Avec les ajouts et les dépassements de coûts cumulés, le montant final a augmenté de plus de 455 millions de dollars américains, atteignant un investissement total de plus de 2,3 milliards de dollars américains, ce qui en fait le projet d'infrastructure le plus cher de l'histoire du pays.
SAINT-DOMINGUE– La Chambre des comptes de la République dominicaine (CCRD) a mis en évidence des irrégularités dans son audit de la gestion de la centrale thermoélectrique de Punta Catalina entre 2013 et 2021, suite à une enquête ordonnée par le pouvoir exécutif. Sur la base de ces constatations, l'organe de contrôle a demandé l'intervention du parquet afin de déterminer d'éventuelles responsabilités administratives, civiles ou pénales.
Le rapport publié hier, le 2 septembre 2025, révèle que la construction de la centrale électrique a commencé en 2013 avec un contrat initial de 1,945 milliard de dollars américains, attribué au consortium Odebrecht-Tecnimont-Estrella.
Cependant, avec les ajouts et les dépassements de coûts cumulés, le montant final a augmenté de plus de 455 millions de dollars américains, atteignant un investissement total de plus de 2,3 milliards de dollars américains, ce qui en fait le projet d'infrastructure le plus coûteux de l'histoire du pays.
Le financement comprenait des tentatives d'obtention de prêts d'un montant de 656 millions de dollars américains auprès de la Banque nationale de développement économique et social du Brésil (BNDES), qui n'ont pas été intégralement décaissés, en plus d'émissions d'obligations souveraines et de lignes de crédit auprès de banques européennes et locales.
Rien que pour les frais d'exploitation et les tests de démarrage, environ 90 millions de dollars américains supplémentaires ont été ajoutés entre 2019 et 2021.
Dans son audit, la Chambre des comptes avertit que les résultats font état d'irrégularités imputables à des fonctionnaires, par action ou omission, raison pour laquelle elle estime qu'il incombe au parquet d'approfondir les investigations.
La centrale de Punta Catalina, inaugurée en 2020 sous l'administration de Danilo Medina, était présentée comme la solution définitive au déficit national d'électricité.

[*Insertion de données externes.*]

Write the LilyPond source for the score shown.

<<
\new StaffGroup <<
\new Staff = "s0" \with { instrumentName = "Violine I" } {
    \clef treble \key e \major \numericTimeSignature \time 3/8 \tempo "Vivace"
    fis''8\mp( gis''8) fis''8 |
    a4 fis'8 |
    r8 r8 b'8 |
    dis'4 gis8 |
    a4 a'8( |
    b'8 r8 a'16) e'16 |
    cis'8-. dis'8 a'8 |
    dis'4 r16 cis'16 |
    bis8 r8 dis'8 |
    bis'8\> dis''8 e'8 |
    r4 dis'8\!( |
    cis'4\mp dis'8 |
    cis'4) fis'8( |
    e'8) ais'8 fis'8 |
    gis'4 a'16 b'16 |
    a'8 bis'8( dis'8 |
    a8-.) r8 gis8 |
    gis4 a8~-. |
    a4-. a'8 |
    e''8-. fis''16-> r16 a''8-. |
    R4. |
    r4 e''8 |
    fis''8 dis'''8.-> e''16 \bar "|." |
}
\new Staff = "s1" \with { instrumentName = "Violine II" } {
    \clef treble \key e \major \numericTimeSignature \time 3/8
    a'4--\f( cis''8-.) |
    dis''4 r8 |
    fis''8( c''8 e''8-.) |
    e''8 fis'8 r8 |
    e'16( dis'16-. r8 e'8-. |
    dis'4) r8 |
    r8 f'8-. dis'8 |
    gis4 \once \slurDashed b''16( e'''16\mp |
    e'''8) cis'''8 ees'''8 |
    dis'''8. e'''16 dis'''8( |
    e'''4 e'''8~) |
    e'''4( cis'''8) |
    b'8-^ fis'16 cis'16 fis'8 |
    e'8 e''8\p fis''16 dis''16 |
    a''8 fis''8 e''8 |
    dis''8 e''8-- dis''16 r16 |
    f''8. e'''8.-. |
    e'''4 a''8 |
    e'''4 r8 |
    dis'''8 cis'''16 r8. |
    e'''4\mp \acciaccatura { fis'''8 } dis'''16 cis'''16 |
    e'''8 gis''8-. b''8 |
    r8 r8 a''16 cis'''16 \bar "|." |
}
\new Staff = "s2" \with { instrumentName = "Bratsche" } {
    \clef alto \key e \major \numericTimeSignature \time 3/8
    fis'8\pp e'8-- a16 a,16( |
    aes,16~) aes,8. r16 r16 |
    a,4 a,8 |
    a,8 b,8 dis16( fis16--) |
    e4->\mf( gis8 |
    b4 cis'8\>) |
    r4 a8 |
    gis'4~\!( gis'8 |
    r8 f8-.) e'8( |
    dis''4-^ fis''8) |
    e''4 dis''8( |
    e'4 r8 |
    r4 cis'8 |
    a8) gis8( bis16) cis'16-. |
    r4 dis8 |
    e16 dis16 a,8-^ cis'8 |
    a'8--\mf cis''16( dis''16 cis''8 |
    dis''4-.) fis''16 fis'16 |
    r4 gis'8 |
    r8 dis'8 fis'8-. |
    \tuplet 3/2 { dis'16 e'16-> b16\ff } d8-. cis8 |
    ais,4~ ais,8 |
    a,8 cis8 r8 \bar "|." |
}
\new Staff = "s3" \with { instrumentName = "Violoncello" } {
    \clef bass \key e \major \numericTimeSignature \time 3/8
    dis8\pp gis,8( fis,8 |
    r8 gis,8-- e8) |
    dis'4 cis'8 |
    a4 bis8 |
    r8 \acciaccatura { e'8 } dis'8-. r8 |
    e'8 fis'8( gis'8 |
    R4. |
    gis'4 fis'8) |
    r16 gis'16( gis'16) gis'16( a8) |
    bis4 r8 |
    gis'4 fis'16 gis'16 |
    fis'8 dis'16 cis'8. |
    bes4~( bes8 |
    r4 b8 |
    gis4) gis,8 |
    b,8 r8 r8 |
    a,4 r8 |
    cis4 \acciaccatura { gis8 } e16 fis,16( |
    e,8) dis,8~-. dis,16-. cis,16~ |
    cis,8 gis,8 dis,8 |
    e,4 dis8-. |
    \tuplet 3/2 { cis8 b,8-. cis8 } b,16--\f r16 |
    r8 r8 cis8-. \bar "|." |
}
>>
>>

Cependant, dès sa conception, elle a été la cible de critiques en raison d'un manque de transparence, de dépassements de coûts et d'allégations liées au scandale international de corruption d'Odebrecht.
La Chambre des comptes a réaffirmé que son rôle se limite à l'audit et à la formulation de recommandations, tandis que la responsabilité de déterminer les conséquences juridiques incombe désormais au Bureau du procureur spécialisé dans la poursuite de la corruption administrative (PEPCA), qui doit évaluer les conclusions et décider s'il convient d'ouvrir une procédure judiciaire.
Les clés de Punta Catalina
- 2013 – Le gouvernement de Danilo Medina lance le de centrale thermoélectrique de Punta Catalina à Baní, Peravia, attribué au consortium Odebrecht-Tecnimont-Estrella.
- 2014-2017 – Le projet reste sous l’ombre de questions concernant des dépassements de coûts et des allégations de pots-de-vin liés à l’ Odebrecht.
- 2019 – Après des retards et des controverses, la première de ses deux unités est mise en service pour des essais.
- 2020 – La centrale électrique est officiellement inaugurée, avec un investissement dépassant 2,3 milliards de dollars, devenant ainsi le projet d'infrastructure le plus coûteux du pays.
- 2021 – Le pouvoir exécutif demande à la Chambre des comptes de procéder à un audit de l’ensemble du processus de construction et de gestion de l’actif, dans le cadre de sa politique de transparence.
- 2025 (2 septembre) – La Chambre des comptes publie le rapport d’audit sur la période 2013-2021 et recommande au procureur de la République d’enquêter sur les conclusions.